* _Provided text_
________
# Apostle's Creed: He Descended into hell?



## satz (Oct 24, 2006)

The Apostle's Creed states that Jesus Christ 'descended into hell' after his death and burial.

Does anyone else feel a little uncomfortable with this?

If I am not wrong, Calvin defended this statement and said it referred to Christ suffering the hell-like punishment on the cross. Is this correct? Any other thoughts on this statement?


----------



## brymaes (Oct 24, 2006)

From the Heidelberg Catechism


> *Question 44.* Why is there added, "he descended into hell"?
> *Answer:* That in my greatest temptations, I may be assured, and wholly comfort myself in this, that my Lord Jesus Christ, by his inexpressible anguish, pains, terrors, and hellish agonies, in which he was plunged during all his sufferings, but especially on the cross, has delivered me from the anguish and torments of hell.



While I do not think that this is what was necessarily intended when the words, "He descended into hell" were added, I do think that this clause can, when we recite or make other use of the Creed, remind us of the forsaking of Christ and the hellish torments that he suffered for us.


----------



## NaphtaliPress (Oct 24, 2006)

On descended into hell, the Westminster divines add this note: "i.e. Continued in the state of the dead, and under the power of death till the third day." The also say "And albeit the substance of the doctrine comprised in that Abridgment commonly called, _The Apostles' Creed_, be fully set forth in each of the Catechisms, so as there is no necessity of inserting the Creed itself, yet it is here annexed, not as though it were composed by the Apostles, or ought to be esteemed Canonical Scripture, as the Ten Commandments, and the Lord's Prayer (much less a Prayer, as ignorant people have been apt to make both it and the Decalogue), but because it is a brief sum of the Christian faith, agreeable to the Word of God, and anciently received in the Churches of Christ."
________
* _Available data_

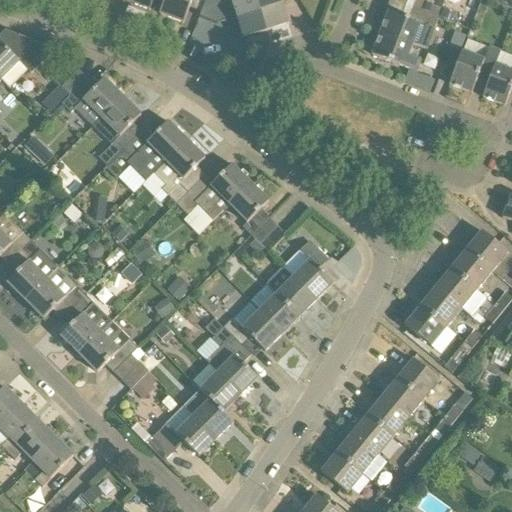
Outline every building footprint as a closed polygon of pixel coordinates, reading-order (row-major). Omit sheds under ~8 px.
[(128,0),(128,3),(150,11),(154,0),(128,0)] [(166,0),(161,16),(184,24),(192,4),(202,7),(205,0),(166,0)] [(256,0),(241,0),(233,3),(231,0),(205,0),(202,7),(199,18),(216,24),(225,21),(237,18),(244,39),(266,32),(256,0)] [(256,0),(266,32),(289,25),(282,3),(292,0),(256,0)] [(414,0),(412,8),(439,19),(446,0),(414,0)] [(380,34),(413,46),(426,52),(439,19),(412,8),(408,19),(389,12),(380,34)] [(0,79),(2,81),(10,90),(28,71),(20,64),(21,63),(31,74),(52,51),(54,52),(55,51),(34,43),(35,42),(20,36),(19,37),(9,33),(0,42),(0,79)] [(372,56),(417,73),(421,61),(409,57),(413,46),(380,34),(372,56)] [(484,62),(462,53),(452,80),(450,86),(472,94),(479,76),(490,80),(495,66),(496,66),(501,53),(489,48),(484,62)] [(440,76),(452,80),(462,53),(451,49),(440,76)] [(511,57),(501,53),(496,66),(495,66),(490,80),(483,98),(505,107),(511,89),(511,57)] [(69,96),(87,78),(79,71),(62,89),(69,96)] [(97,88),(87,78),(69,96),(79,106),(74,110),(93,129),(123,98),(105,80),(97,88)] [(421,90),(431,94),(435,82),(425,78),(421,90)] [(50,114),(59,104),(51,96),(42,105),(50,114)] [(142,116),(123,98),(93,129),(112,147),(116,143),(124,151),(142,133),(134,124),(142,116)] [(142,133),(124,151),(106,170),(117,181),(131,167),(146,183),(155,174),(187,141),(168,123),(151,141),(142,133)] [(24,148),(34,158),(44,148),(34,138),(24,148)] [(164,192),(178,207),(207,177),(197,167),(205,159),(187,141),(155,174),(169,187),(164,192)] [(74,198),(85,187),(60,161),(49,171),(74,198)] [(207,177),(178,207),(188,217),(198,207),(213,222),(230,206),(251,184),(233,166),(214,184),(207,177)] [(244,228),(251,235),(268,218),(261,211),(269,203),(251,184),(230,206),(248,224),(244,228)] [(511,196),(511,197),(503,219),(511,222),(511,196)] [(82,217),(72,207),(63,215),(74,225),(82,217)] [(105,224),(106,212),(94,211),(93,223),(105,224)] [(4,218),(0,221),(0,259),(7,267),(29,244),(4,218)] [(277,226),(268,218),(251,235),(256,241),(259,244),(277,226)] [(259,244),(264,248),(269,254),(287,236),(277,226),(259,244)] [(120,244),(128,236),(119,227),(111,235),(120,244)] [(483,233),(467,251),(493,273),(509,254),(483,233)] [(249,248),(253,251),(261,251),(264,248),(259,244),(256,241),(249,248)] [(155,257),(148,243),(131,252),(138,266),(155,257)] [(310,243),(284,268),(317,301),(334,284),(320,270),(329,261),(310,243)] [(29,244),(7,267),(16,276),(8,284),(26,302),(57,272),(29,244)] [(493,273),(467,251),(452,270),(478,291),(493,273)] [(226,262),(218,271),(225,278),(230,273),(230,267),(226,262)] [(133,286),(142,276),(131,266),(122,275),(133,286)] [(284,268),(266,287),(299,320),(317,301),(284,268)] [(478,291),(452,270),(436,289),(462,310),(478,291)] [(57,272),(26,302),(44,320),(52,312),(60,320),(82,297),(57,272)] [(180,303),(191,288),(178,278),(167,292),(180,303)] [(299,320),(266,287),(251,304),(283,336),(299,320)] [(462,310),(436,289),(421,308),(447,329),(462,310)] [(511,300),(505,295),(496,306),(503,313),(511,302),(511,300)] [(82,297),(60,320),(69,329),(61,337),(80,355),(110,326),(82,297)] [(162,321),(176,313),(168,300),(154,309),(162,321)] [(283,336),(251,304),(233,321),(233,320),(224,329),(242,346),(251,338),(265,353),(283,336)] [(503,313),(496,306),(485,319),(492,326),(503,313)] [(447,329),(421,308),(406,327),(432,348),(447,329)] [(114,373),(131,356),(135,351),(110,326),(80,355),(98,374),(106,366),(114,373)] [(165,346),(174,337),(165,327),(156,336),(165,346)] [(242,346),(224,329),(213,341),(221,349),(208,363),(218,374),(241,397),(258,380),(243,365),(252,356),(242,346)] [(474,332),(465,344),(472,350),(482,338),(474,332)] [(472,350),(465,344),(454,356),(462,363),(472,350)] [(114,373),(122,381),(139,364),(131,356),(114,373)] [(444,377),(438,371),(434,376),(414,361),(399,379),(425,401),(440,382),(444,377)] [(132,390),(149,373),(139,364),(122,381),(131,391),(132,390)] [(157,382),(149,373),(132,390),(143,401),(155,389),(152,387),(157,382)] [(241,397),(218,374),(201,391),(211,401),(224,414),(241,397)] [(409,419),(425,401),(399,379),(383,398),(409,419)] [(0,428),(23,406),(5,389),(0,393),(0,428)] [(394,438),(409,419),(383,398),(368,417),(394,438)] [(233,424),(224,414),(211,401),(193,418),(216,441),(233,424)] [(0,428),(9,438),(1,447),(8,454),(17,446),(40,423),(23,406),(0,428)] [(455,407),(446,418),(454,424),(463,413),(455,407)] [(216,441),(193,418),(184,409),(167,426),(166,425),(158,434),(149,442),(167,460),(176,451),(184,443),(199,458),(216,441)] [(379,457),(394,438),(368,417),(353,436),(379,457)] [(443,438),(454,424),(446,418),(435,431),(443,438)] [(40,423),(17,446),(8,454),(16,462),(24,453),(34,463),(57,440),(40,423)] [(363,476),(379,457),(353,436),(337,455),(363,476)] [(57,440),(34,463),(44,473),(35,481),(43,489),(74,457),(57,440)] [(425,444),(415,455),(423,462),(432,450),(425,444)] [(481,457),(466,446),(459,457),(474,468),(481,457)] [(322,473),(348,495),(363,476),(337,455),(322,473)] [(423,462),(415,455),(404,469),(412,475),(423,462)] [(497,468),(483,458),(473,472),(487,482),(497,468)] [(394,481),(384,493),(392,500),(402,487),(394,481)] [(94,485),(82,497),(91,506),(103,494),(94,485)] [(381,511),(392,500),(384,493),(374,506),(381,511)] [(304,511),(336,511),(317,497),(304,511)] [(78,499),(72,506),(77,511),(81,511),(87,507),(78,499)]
________
* _Exercise requirements_
a) In the thread about the Apostles' Creed, how does the Westminster divines' note explain "descended into hell"?
b) Resume the forum thread about the Creed's phrase "descended into hell," picking up after its final post.
The lines have no connection to the thread about the Apostles' Creed.

* _Task responses_
a) It explains the phrase as "Continued in the state of the dead, and under the power of death till the third day."

b)
----------



## ChristopherPaul (Oct 24, 2006)

I always get the sense that people try very hard to justify this added statement for the sake of convenience, i.e. preserving the entire Creed.

Let me ask you, what is it that you believe?

Well, I believe in God the Father almighty maker of heaven and earth; and in Jesus Christ His only Son our Lord, who….

Now when someone asks you, “Do you believe Jesus descended into hell?” what do you say? Yes or no? Any other statement of the creed put into a yes or no question can be answered easily in the affirmative, except this one. It needs endless qualification.


----------



## brymaes (Oct 24, 2006)

> Now when someone asks you, “Do you believe Jesus descended into hell?” what do you say?



I would say, "No, but the Creed reminds me that I shall not endure the torments of Hell becuase Christ endured torment on the cross." I think that the addition of the descention clause was originally to express a _Christus Victor_ view of the atonement, which I would obviously reject outright. If it's easier, simply omit the clause in your useage of the Creed, or don't make use of it at all.


> On descended into hell, the Westminster divines add this note: "i.e. Continued in the state of the dead, and under the power of death till the third day."



Aye, but this would be an atypical understanding of the Latin _infernum_, would it not?


----------



## satz (Oct 24, 2006)

ChristopherPaul said:


> I always get the sense that people try very hard to justify this added statement for the sake of convenience, i.e. preserving the entire Creed.
> 
> Let me ask you, what is it that you believe?
> 
> ...



My thoughts exactly... I understand that it can be interpreted in a biblical way, and prehaps that was the initial intention, but that statement does seem poorly worded for our day and age.


----------



## R. Scott Clark (Oct 24, 2006)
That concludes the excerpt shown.